Table 1: Compliance status of NIH-grant-funded clinical trials according to fiscal year when main results were due. Trials were compliant if they submitted main results reports within 365 days of the actual primary completion rate. Except for the top row, percentages are according to column numbers.

Characteristic FY 2020 FY 2021 FY 2022
Total N (%) 56 (10.6) 163 (30.8) 311 (58.7)
Compliance Status Compliant 16 (28.6) 56 (34.4) 126 (40.5)
Late Report 37 (66.1) 103 (63.2) 171 (55.0)
No Report 3 (5.4) 4 (2.5) 14 (4.5)
Time to Report (Days) Median (IQR) 740.0 (363.0 to 1147.2) 454.0 (356.0 to 754.0) 400.0 (349.0 to 477.5)

Clearly, we still need to improve, and we are committed to taking this challenge head on. Moving forward, you will see increased communication from us and, if needed, enforcement actions to get us to where we need to be. But we also are looking to you to help. First, if you receive a letter from us about a potentially non-compliant trial, be responsive. If you are an investigator and your trial has reached its primary completion date, submit your results to ClinicalTrials.gov as quickly as possible, ideally well before 365 days have passed. If you are an institutional leader, reach out to your faculty to impress upon them the importance of timely reporting and develop your own internal controls to make it easier for faculty to report results efficiently. With your help we can together assure a transparent and accountable clinical trials system.

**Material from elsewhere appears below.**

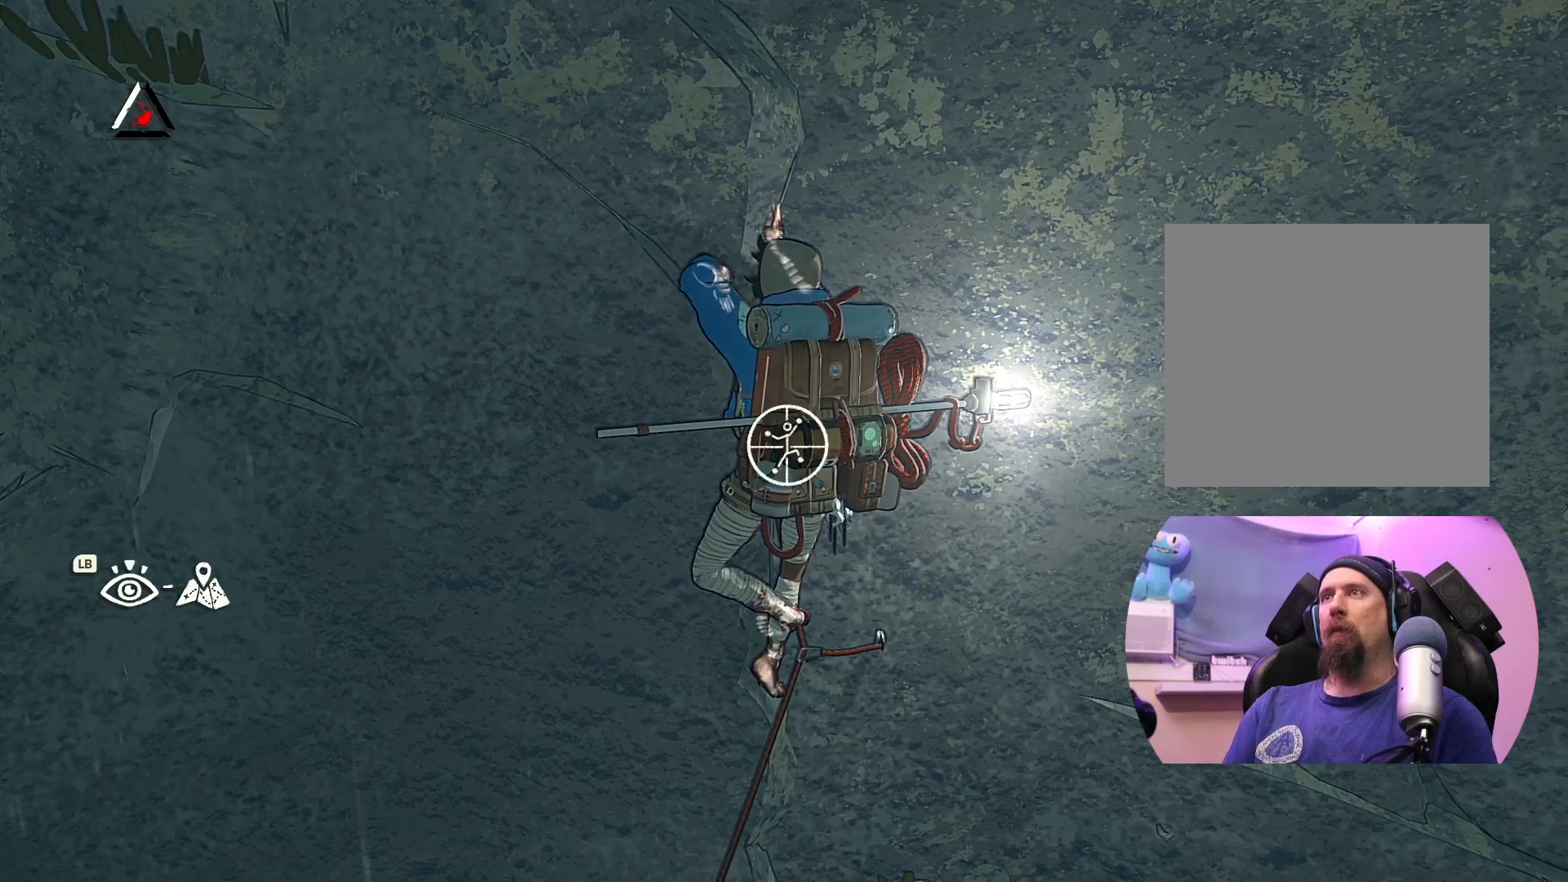
{"buttons": ["R1"], "left_stick": "up-left", "right_stick": "center", "events": [[400, "left_stick", "left"], [450, "left_stick", "up-left"]]}
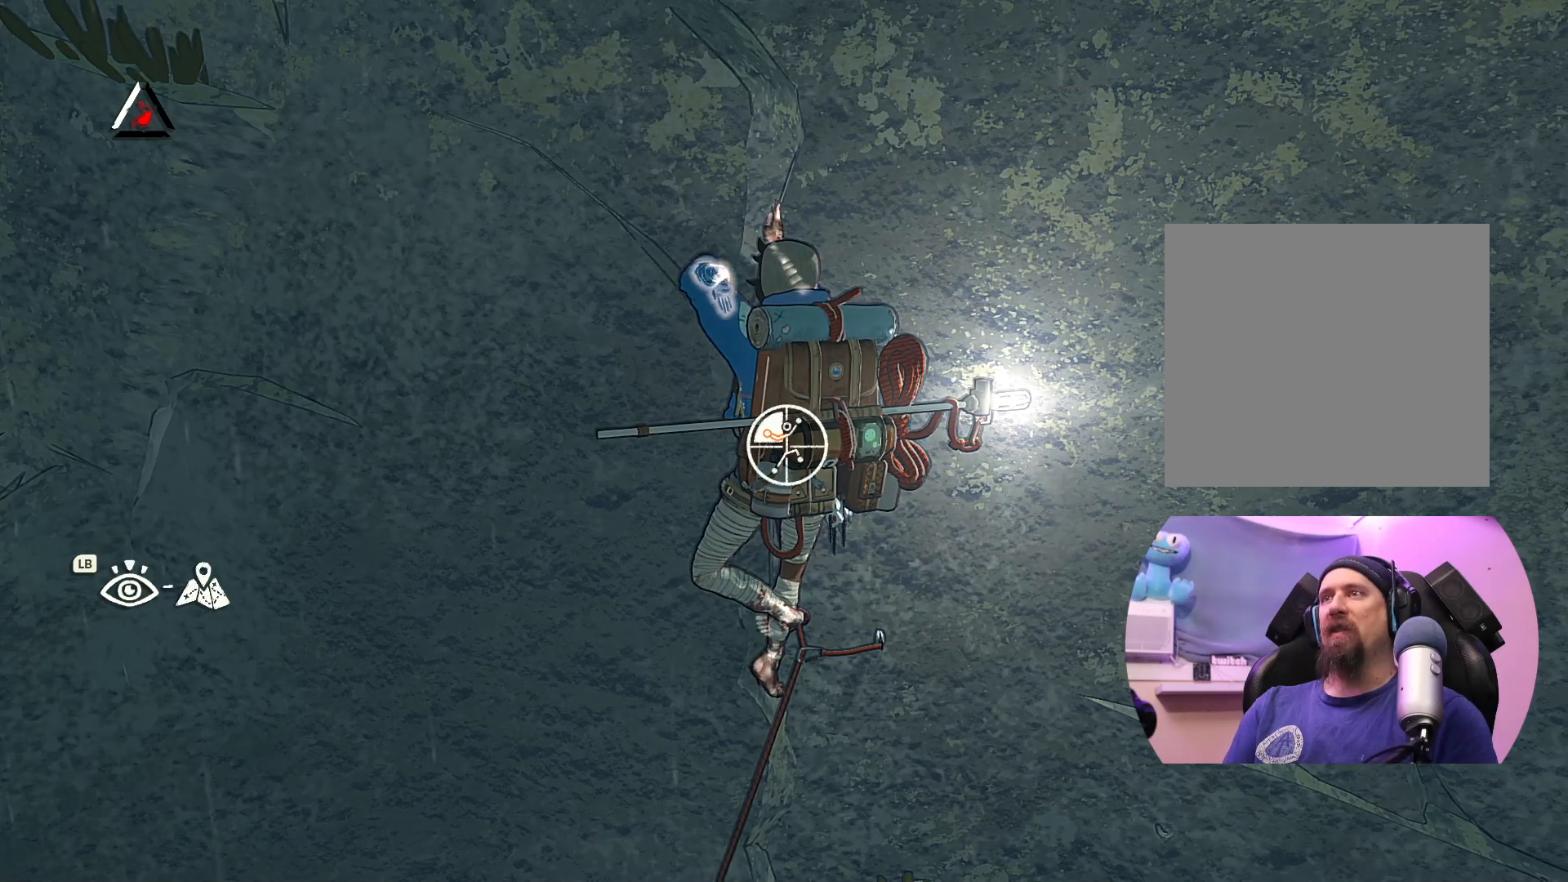
{"buttons": [], "left_stick": "left", "right_stick": "center", "events": [[300, "R1", "up"], [383, "left_stick", "center"], [483, "left_stick", "left"]]}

How you can help with NIH clinical trials reporting compliance • Investigators, submit your results to ClinicalTrials.gov ASAP • Institutional leaders, develop internal controls to make it easier for faculty to report results efficiently • If you receive a letter about a non-compliant trial, be responsive

 

Correction: This blog has been updated to clarify that results information are expected to be submitted within 365 days of the actual primary completion date. Analyses in Table 1 are for results submitted to ClinicalTrials.gov.

4 Comments

  1. Good morning. Are you familiar with the Physicians Committee for Responsible Medicine? They promote non-animal experiments by using modern technology which is a rapidly growing field. It reduces the need to experiment on live animals and saves precious funds. They are ready to work with you. Please consider it. This is after all, the digital age and experimenting on sentient animals is so Middle Ages.

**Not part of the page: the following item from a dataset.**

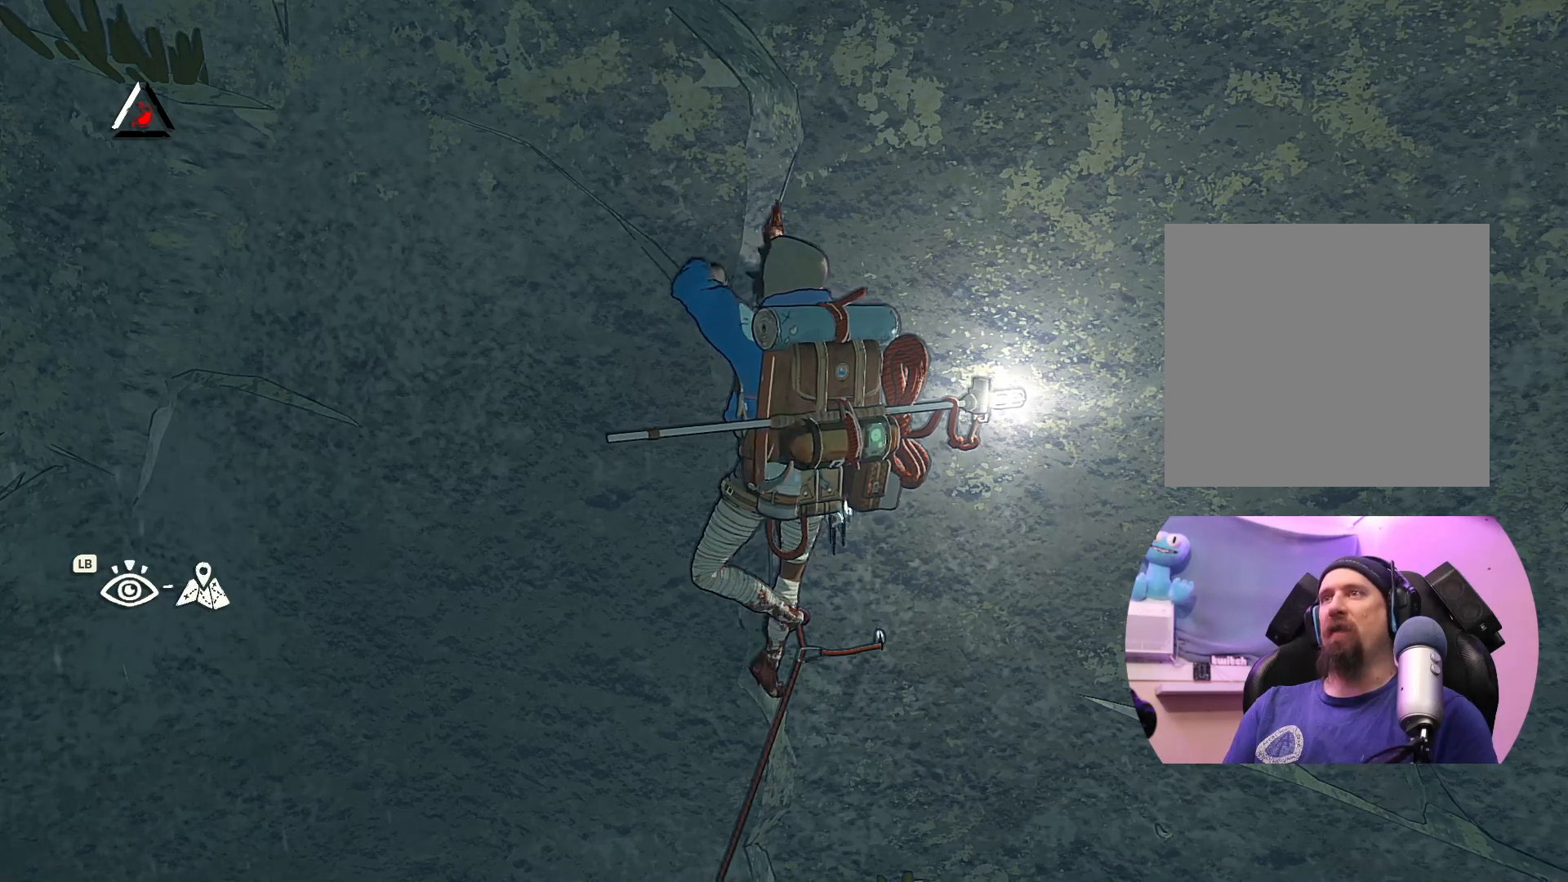
{"buttons": [], "left_stick": "center", "right_stick": "center", "events": [[217, "left_stick", "center"]]}
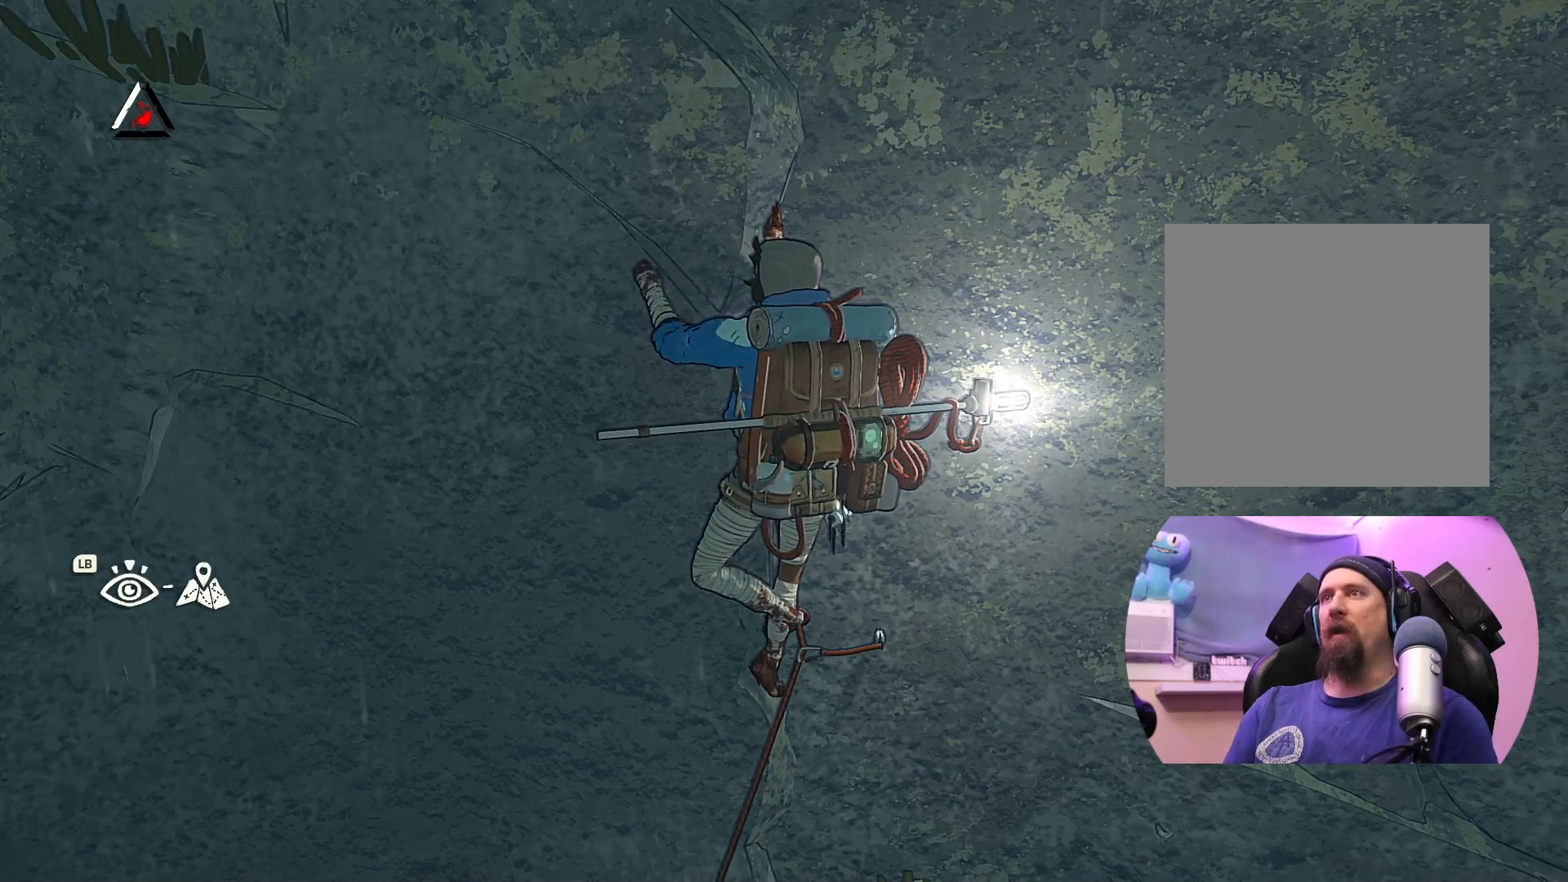
{"buttons": [], "left_stick": "center", "right_stick": "center", "events": [[33, "left_stick", "right"], [167, "left_stick", "center"]]}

  2. You might improve compliance if the portal interface was less….challenging to use. I recommend you have a workshop with a handful of investigators, and work with them to complete a trial report. You’ll see that the portal is not intuitive nor user friendly.

    1. Agreed. Even with the friendly support from Clinical Trials. gov, we had ongoing difficulty using its portal.

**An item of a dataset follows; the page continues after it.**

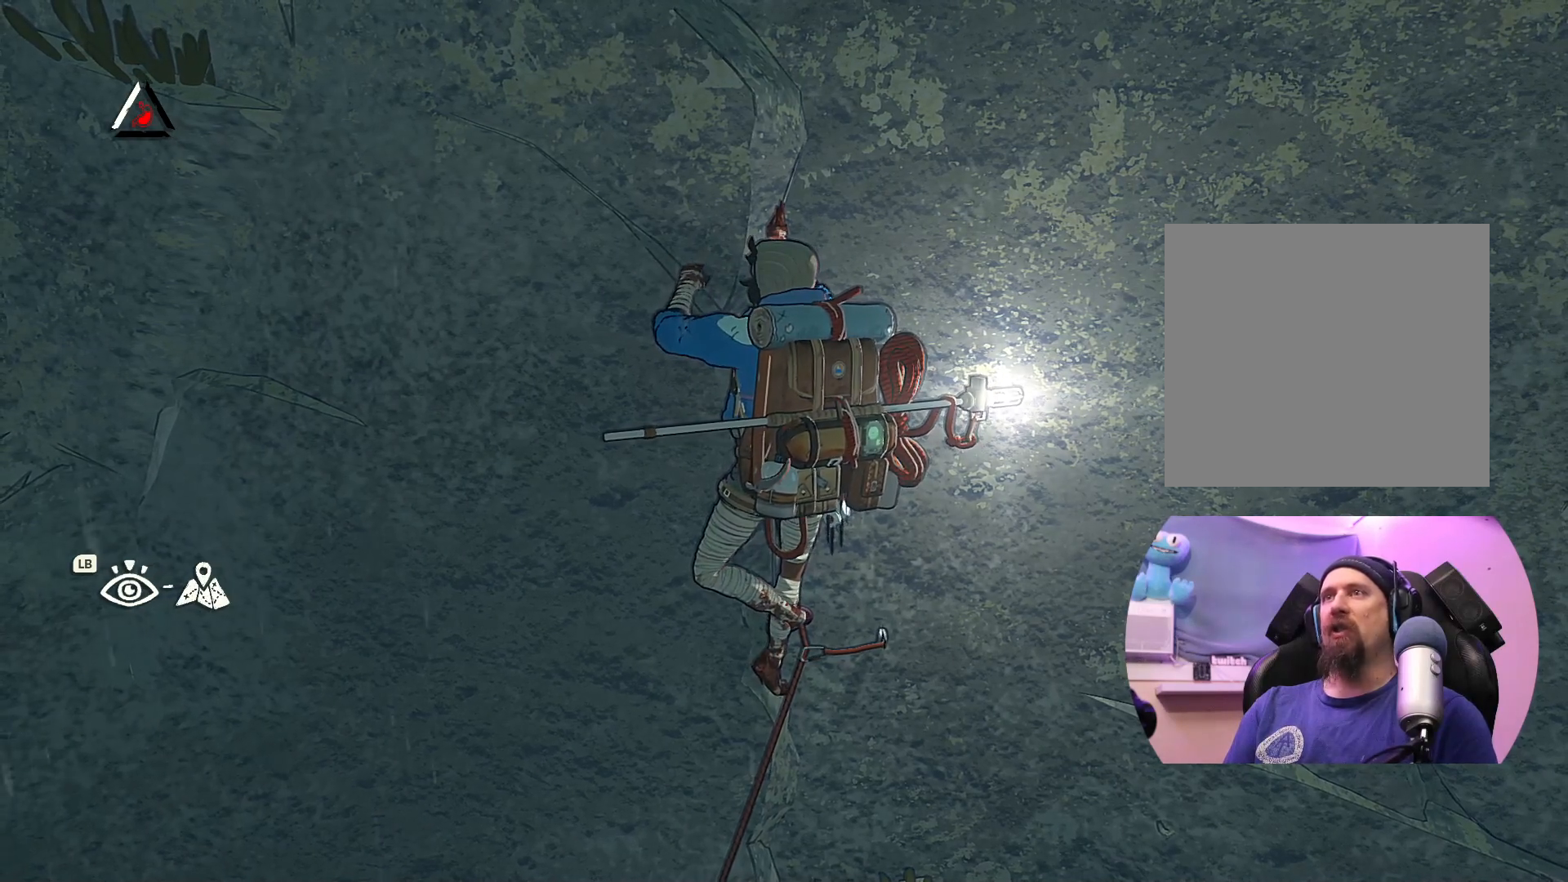
{"buttons": ["X"], "left_stick": "center", "right_stick": "center", "events": [[100, "left_stick", "down-left"], [250, "left_stick", "center"], [433, "X", "down"]]}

  3. This effort by NIH is excellent, and clearly shows that active NIH engagement can substantially curb research waste in clinical trials.
    The next logical step for NIH should be to audit its past clinical trials portfolio, identify all trials that have remained unreported, and remind those responsible to make the results public. For example, the public funder of New Zealand recently audited its entire trial portfolio going back to 1999 (“New Zealand: Clinical trials audit finds high reporting rates but slow reporting speeds”). Even for trials completed when there was no legal obligation to report results, simple reminders could have a strong impact:
    https://pubmed.ncbi.nlm.nih.gov/25239625/
    Experience from Europe’s EudraCT registry shows that sponsors can typically recover the results of trials >10 years old and upload them onto registries.
    It’s fantastic that NIH is tackling this issue going forward, but NIH cannot and should not walk away from its legacy research waste. Identifying and sending out reminders for legacy unreported trials would be a highly cost-effective way of increasing the global store of medical knowledge – and certainly far cheaper than funding the same trials a second time to fill the knowledge gaps left by past non-reporting.